------ Input material
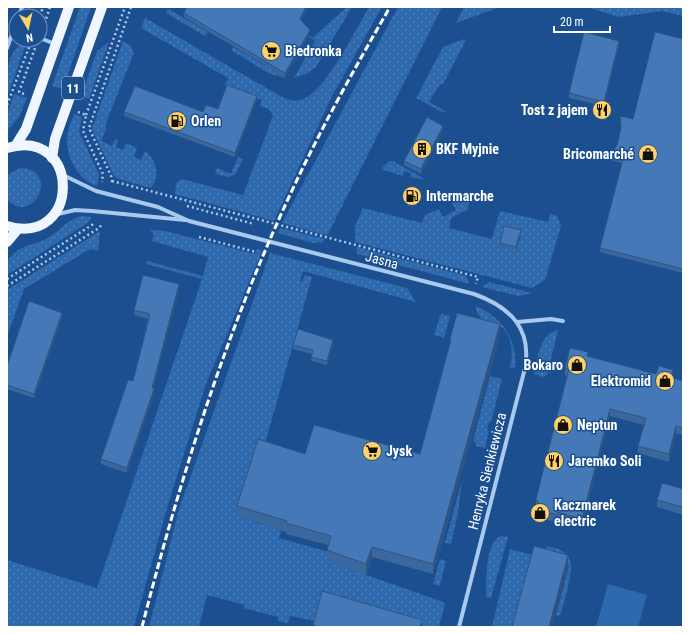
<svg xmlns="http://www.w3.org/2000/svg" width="690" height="634" font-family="'Roboto Condensed',sans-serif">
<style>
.grass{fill:url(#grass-dots)}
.pitch{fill:#2e69ad}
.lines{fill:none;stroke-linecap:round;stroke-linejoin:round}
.path{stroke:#a9c9ee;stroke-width:2.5;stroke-dasharray:2 3;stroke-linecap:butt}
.minor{stroke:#a9c9ee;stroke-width:4}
.primary{stroke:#f0f6ff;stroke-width:10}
.rail{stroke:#fff;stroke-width:3;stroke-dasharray:7 3;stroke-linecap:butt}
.wall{fill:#3a679d}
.shaded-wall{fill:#305480}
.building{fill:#4478b7;stroke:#305480}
.labels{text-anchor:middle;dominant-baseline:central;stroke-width:3;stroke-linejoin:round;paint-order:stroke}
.shield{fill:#1b4f8f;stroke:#bbcadd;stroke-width:1}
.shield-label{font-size:13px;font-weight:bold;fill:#fff}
.poi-label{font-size:14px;font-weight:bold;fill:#fff;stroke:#1b4f8f;text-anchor:start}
.street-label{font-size:14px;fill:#fff;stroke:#1b4f8f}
</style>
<defs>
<pattern id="grass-dots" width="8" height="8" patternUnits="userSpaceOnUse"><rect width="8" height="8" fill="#2e69ad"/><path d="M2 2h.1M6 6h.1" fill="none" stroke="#4d80b9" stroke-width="1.8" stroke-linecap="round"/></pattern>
</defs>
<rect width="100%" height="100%" fill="#1b4f8f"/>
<g class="grass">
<polygon points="80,7 91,7 63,89 52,86"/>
<polygon points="347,7 352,7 316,67 306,74 294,78 315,41 309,37 310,36 312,38"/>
<path d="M369,7H382L332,96L274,221L175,194L176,183L182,179L243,195L273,116L269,109L260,106L262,100L225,86L228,78L141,28L145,18L282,97C289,100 296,102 303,99C326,91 356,29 369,7Z"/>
<polygon points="398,7 442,7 328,234 326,235 282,223"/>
<polygon points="464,7 500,7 456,23"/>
<polygon points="587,7 683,7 683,16 662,11 619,17"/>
<polygon points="168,9 208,32 205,36 166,13"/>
<polygon points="464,39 466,40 443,84 440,84 429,102 445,111 444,113 416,98 443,47"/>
<path d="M123,41L131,46L134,53L106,123V129L101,141L112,146L115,139L118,140L116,147L123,150L126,143L137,148L134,157L141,160L145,151C157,160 161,177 151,188L118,179L114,176L92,129Z"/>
<polygon points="109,42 89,99 81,96 97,51"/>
<path d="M22,44H26L7,97C7,80 5,53 22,44Z"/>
<polygon points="233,47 285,77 285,78 268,73 231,50"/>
<polygon points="14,94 27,98 19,117 7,131 7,114"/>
<path d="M74,114L82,117L79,132L99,174L97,186C78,180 65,156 67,136C68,128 72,121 74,114Z"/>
<polygon points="238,157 243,159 235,175 228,177 215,174 217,168 231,174"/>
<polygon points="389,161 393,161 426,180 410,177 411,173 404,171 403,176 384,170 382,168"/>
<path d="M20,168C62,169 32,228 7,199V175Z"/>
<polygon points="468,195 470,198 468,209 451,218 449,228 492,239 500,211 548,222 550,214 557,216 561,226 545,280 532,288 355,242 355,226 363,208 422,223 425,215 439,209 443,217 456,210 452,203"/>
<path d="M82,216L91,217L89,222L7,275V262C19,244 29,247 46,239C59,232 67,219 82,216Z"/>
<polygon points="280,228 324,239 323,242 313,243 278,233"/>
<polygon points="150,230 165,231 255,254 257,249 262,251 206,384 167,508 134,627 7,627 7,560 97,588 202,279 146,264 147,261 203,276 208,257 152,241 154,234"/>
<polygon points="100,231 98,251 90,249 24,289 7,337 7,290"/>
<polygon points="356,247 466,276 470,284 357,254"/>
<polygon points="270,253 407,288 416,302 303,271 300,281 302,282 305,275 312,277 263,451 258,450 237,516 267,526 288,460 300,462 279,538 329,552 327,561 443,602 445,604 439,627 422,627 422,623 322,595 314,621 290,616 288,623 278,621 278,617 244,608 245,605 207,595 199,627 149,627 179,509"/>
<polygon points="489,282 532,293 518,296 482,287"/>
<path d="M476,306C502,317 518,340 515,369L510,367C513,355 513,334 500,326C495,323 488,321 482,320L476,310Z"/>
<polygon points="442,314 450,316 444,338 434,335 440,316"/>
<path d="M558,330L547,375L543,377L534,374C538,358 539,334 558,330Z"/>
<polygon points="490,376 502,379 491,422 489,422 487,430 489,431 485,448 475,446 476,442 473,441"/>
<polygon points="462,480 458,513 451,544 445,543"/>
<path d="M502,536L508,537L491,598L486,597C487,581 484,541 502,536Z"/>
<path d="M547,546C554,548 562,549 567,555C577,565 564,602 560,616L556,615L569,566L533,557L515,627H492L510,549L544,558Z"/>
<polygon points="440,559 446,561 440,586 433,584"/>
</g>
<polygon class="pitch" points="608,584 647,595 638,627 596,627"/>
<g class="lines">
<g class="path">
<polyline points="40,16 43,7"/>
<polyline points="43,28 50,7"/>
<polyline points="24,94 19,92 35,48"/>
<polyline points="7,105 31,42"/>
<polyline points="78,112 86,115 83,131 103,174 102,182"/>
<polyline points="86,115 125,7"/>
<polyline points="112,181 478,277 476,284"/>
<polyline points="112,182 112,178 89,128 131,7"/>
<polyline points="187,206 254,224"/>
<polyline points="199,237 256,252"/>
<polyline points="7,279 92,225 94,222"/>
<polyline points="7,286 99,228 102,224"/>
</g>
<g class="minor">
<polyline points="19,16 22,7"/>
<polyline points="40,38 55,44"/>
<polyline points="7,48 16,23"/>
<path d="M63,175L96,191L158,207L189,221L474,294C510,307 532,328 525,368L459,627"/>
<polyline points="54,215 75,210 92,211 185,220"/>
<polyline points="517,322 551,319 563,321"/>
</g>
<g class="primary">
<polyline points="16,145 26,129 69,7"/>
<path d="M7,148C82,126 81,248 7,226"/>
<polyline points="52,158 55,139 102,7"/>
<polyline points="7,242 18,229"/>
</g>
<path class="rail" d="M142,627C181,475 228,325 296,182C324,123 357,64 390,7"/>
</g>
<g class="wall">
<polygon points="187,7 309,7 301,20 310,34 285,77 184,17 184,13"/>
<polygon points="683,39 683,273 600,252 600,248 622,163 610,160 610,156 617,145 621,128 633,119"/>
<polygon points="619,45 604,106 569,98 569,93"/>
<polygon points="257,100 235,157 124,116 124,112 203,112"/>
<polygon points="443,130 421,174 404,165 404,161"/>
<polygon points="521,234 516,251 500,247 500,243"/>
<polygon points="179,290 153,388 154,394 127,473 101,464 101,459 133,381 148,319 134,315 134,310"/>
<polygon points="62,317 34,398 7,389 7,366"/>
<polygon points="500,335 433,574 372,557 366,575 327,561 327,550 328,545 286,534 286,532 237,516 237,506 420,454 450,346 450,339"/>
<polygon points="333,344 327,365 311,361 312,354 293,349 293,345"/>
<polygon points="588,357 683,381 683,435 676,434 669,462 638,453 638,446 644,425 610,416 582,526 557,520 557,522 543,519 536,506 536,499 567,376 565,375 565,368"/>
<polygon points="683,489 683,515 657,507 657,500"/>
</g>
<g class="shaded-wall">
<polygon points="306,7 309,7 300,23 300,19"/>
<polygon points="310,30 310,34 285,77 285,73"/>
<polygon points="619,41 619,45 604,106 604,102"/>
<polygon points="257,96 257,100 235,157 235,153"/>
<polygon points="443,126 443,130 421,174 421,169"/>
<polygon points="521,230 521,234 516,251 516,247"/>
<polygon points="179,284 179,290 152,393 152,388"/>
<polygon points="62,313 62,317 34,398 34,394"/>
<polygon points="500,324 500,335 433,574 433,564"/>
<polygon points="333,340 333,344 327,365 327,361"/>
<polygon points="673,370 673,377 671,385 671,377"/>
<polygon points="154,389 154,394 127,473 127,468"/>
<polygon points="610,409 610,416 582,526 582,519"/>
<polygon points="676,426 676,434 669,462 669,454"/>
<polygon points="372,547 372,557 366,575 366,564"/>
<polygon points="568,555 568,567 552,627 549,627"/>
</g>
<g class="building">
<polygon points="187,7 306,7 300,19 310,30 285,73 184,13"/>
<polygon points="584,32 619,41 604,102 569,93"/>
<polygon points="655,32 683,39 683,269 600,248 623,159 610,156 617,145 621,128 620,116 633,119"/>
<polygon points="227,85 257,96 235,153 124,112 135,86 203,112 206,105 218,109"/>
<polygon points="427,117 443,126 421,169 404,161"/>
<polygon points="504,226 521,230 516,247 500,243"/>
<polygon points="143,275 179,284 152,388 154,389 127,468 101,459 128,380 133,381 150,314 134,310"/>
<polygon points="29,301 62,313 34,394 7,385 7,366"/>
<polygon points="457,313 500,324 433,564 372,547 366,564 327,550 331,536 286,523 287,521 237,506 258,439 305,454 314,425 420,454 451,340 450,339"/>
<polygon points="298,329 333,340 327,361 311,357 313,350 293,345"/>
<polygon points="570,348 588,352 587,356 656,374 659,366 673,370 671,377 683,381 683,428 676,426 669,454 638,446 646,418 610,409 582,519 557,512 557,515 543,511 536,499 569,369 565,368"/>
<polygon points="662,483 683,489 683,507 657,500"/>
<polygon points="534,546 568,555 549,627 512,627"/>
<polygon points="322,591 422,620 420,627 319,627 313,625"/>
</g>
<defs>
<symbol id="supermarket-disc" viewBox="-11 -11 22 22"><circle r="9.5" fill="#ffd166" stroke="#1b4f8f"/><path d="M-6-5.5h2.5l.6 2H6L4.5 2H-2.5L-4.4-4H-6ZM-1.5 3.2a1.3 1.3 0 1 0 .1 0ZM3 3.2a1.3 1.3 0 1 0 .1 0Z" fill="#111"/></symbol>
<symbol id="restaurant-disc" viewBox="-11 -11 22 22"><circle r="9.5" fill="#ffd166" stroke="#1b4f8f"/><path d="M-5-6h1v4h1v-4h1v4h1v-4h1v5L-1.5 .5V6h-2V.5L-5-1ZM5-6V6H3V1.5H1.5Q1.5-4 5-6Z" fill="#111"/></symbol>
<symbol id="fuel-disc" viewBox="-11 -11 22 22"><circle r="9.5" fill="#ffd166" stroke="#1b4f8f"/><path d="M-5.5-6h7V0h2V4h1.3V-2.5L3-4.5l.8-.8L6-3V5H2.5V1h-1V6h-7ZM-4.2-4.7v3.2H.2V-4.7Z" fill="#111"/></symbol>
<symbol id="building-disc" viewBox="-11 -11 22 22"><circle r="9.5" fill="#ffd166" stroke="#1b4f8f"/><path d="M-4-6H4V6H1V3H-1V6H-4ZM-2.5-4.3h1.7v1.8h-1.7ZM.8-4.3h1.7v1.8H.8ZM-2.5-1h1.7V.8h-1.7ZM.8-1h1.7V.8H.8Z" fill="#111"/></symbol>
<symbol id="shop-disc" viewBox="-11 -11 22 22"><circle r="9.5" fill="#ffd166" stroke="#1b4f8f"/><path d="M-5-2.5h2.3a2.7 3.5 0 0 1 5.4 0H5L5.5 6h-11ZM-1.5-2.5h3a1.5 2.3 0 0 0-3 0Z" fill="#111"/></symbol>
</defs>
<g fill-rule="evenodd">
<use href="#supermarket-disc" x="260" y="40" width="22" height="22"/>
<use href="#restaurant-disc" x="591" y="99" width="22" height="22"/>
<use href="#fuel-disc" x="166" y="110" width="22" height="22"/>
<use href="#building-disc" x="411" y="138" width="22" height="22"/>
<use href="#shop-disc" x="637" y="143" width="22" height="22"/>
<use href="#fuel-disc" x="401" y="185" width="22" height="22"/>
<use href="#shop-disc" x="566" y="354" width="22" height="22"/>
<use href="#shop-disc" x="654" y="370" width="22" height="22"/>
<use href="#shop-disc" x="552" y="414" width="22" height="22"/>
<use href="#supermarket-disc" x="361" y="440" width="22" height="22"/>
<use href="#restaurant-disc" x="543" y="450" width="22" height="22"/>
<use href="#shop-disc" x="529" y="502" width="22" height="22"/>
</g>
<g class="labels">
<rect class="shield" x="62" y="77" width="22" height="22" rx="3"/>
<g class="shield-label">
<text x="73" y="88">11</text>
</g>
<g class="poi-label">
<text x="285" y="51">Biedronka</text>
<text x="588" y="110" text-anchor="end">Tost z jajem</text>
<text x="191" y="121">Orlen</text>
<text x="436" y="149">BKF Myjnie</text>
<text x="634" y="154" text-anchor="end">Bricomarché</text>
<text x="426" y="196">Intermarche</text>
<text x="563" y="365" text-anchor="end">Bokaro</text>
<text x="651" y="381" text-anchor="end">Elektromid</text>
<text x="577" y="425">Neptun</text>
<text x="386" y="451">Jysk</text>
<text x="568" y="461">Jaremko Soli</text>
<text x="554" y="505">Kaczmarek<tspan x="554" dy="16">electric</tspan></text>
</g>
<g class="street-label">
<text transform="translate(382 260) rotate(15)">Jasna</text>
<text transform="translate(487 471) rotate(-76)">Henryka Sienkiewicza</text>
</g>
</g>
<rect width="690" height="634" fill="none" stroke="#ffffff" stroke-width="16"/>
<g transform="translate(28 28) rotate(171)"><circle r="19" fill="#1b4f8f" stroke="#7695bc"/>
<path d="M0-3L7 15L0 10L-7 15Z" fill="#ffd166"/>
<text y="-6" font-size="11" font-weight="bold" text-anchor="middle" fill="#ffffff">N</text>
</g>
<path d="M554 26v6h56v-6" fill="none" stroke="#ffffff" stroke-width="2"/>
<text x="560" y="26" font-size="12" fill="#ffffff" stroke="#1b4f8f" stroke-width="3" paint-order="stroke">20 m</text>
</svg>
------------
**Task prompt**
When a line above includes the word "lines", please list that line.

**Output**
.lines{fill:none;stroke-linecap:round;stroke-linejoin:round}
<g class="lines">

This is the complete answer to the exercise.